_Work instruction:_ Could you filter the records below and keep only the lines with the word "coordinate"?

_Material supplied:_
= Beginning of Section =
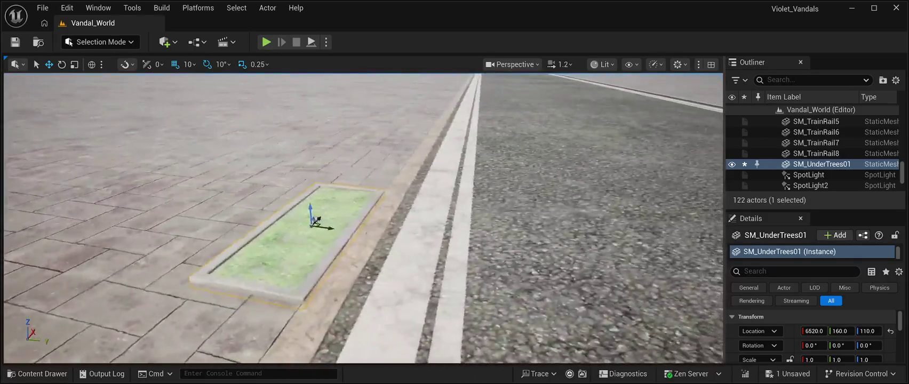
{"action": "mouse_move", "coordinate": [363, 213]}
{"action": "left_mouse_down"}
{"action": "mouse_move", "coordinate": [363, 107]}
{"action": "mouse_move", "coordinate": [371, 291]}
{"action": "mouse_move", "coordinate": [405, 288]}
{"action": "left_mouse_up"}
= End of Section =
= Beginning of Section =
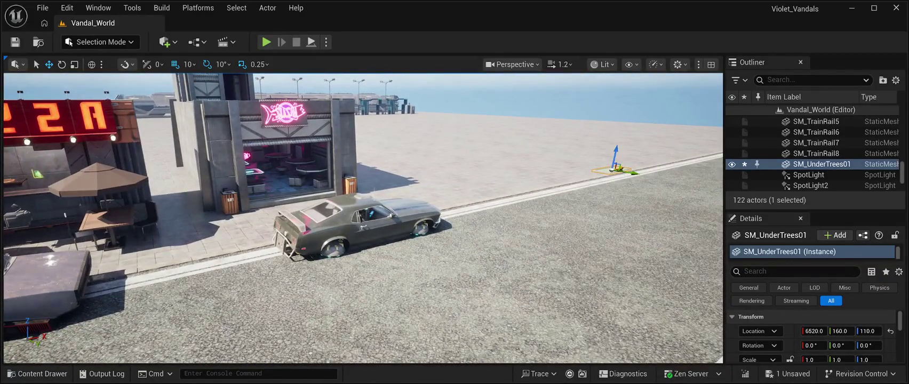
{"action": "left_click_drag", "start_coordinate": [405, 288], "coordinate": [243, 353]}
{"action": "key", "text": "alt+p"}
= End of Section =
= Beginning of Section =
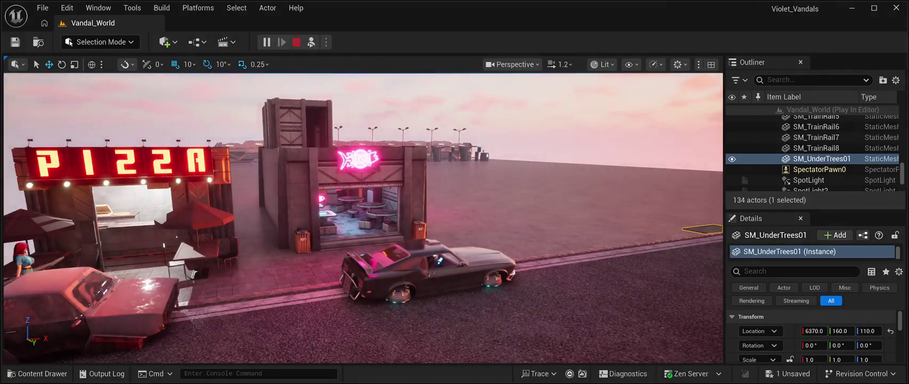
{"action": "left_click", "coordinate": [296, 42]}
= End of Section =
_Output for this exercise:_
{"action": "mouse_move", "coordinate": [363, 213]}
{"action": "mouse_move", "coordinate": [363, 107]}
{"action": "mouse_move", "coordinate": [371, 291]}
{"action": "mouse_move", "coordinate": [405, 288]}
{"action": "left_click_drag", "start_coordinate": [405, 288], "coordinate": [243, 353]}
{"action": "left_click", "coordinate": [296, 42]}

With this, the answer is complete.